Editorial

Suíça diz um sim, um não e um logo se vê

O sim que trava a imigração ganhou. A direita nacionalista ganhou. A Europa perdeu.

Na Suíça bastam 100 mil assinaturas para se convocar um referendo. E neste sistema de democracia directa fazem-se referendos sobre tudo: desde o uso de armas e a proibição de fumar até às coisas aparentemente mais ridículas, como a de saber se um animal alvo de abuso ou de maus tratos deve ou não ter direito a um advogado. Só no ano passado foram 11 os referendos a nível nacional.

Ontem foram a votos três novas perguntas: uma sobre a expansão da rede rodoviária, outra sobre o aborto (saber se deve ser o seguro de saúde ou a própria mulher a arcar com as despesas de um aborto) e, a mais mediática, sobre a possibilidade de se colocar ou não um travão e um sistema de quotas à imigração europeia.

A iniciativa – Contra a Imigração de Massas – foi do Partido do Povo Suíço, que nunca escondeu ao que vinha. Foram os mesmos que propuseram, em 2010, um referendo para a expulsão de estrangeiros que tivessem cometido uma qualquer infracção (por exemplo, trabalhar para além do horário de trabalho) ou que no ano anterior conseguiram proibir a construção de minaretes (as torres das mesquitas) em território suíço. Mas não só de tiques islamófobos é feita esta direita nacionalista. Olham para o projecto da construção europeia com algum desdém, mas os seus argumentos convenceram a maioria dos suíços que foram votar. Responsabilizam os estrangeiros pelo aumento da criminalidade, pela subida das rendas das casas, pela descida dos salários e por transportes públicos apinhados de gente. A culpa há-de ser de alguém: neste caso, dizem, é dos “outros”.

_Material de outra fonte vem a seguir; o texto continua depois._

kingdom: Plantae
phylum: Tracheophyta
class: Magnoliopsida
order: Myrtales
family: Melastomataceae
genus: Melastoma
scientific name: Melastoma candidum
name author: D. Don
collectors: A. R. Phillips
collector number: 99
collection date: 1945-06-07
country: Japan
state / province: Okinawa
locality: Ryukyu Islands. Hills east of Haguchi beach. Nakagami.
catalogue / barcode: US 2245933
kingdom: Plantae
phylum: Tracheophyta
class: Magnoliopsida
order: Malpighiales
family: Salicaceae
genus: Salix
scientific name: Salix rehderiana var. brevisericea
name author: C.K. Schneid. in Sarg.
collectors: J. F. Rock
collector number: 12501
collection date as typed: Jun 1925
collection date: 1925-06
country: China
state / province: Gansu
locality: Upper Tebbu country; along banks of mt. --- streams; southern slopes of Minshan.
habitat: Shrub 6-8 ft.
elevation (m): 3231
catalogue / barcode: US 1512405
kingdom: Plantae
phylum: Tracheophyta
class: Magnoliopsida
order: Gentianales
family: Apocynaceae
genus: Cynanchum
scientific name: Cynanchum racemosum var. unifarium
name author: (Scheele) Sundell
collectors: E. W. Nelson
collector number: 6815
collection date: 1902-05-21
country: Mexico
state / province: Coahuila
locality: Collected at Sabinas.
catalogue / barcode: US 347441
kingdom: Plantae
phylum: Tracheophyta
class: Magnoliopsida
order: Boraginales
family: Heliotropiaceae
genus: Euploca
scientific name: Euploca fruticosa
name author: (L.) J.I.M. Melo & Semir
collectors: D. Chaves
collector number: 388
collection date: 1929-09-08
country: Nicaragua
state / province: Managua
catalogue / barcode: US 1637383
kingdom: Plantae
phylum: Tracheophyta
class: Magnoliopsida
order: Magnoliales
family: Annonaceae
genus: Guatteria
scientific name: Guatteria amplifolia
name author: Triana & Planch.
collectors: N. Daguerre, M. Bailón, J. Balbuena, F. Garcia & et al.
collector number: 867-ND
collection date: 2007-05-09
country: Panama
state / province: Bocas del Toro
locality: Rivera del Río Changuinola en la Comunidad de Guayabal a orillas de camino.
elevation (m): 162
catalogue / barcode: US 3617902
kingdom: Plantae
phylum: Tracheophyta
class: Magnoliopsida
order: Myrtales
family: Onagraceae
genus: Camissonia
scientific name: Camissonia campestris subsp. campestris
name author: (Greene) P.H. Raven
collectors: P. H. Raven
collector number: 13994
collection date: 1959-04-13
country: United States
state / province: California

Este sim da Suíça também foi mais um não ao projecto europeu. Por duas vezes os suíços, em referendo como não podia deixar de ser, recusaram a adesão à União Europeia. Mas em 2002 estabeleceram com a União uma série de compromissos para a livre circulação de pessoas como contrapartida de terem acesso ao mercado único.

E foi aqui que os suíços votaram num "logo se vê", porque as consequências deste referendo são imprevisíveis para a própria economia helvética. Como diz Viviane Reding, “a Suíça não pode ficar só com o que gosta”. E o que gosta é que à União, além dos imigrantes indesejados, também vai buscar mão-de-obra qualificada (os gestores de empresas como a Roche, Novartis, UBS ou Credit Suisse estarão em pânico com o sim). É para onde vende 55% das suas exportações (e importa 80%) e, segundo a OCDE, é o país que mais beneficia da livre circulação.

O saldo entre a receita fiscal obtida com os imigrantes e os custos administrativos, sociais e de infra-estruturas que lhes podem ser imputados é positivo em 6,5 mil milhões de francos.

A Europa deve ter uma resposta firme para a Suíça e olhar para o resultado do referendo como um aviso para as eleições de Maio, já que os partidos da direita nacionalista vão aproveitar a onda para tentar semear e colher o voto baseado num sentimento anti-imigração.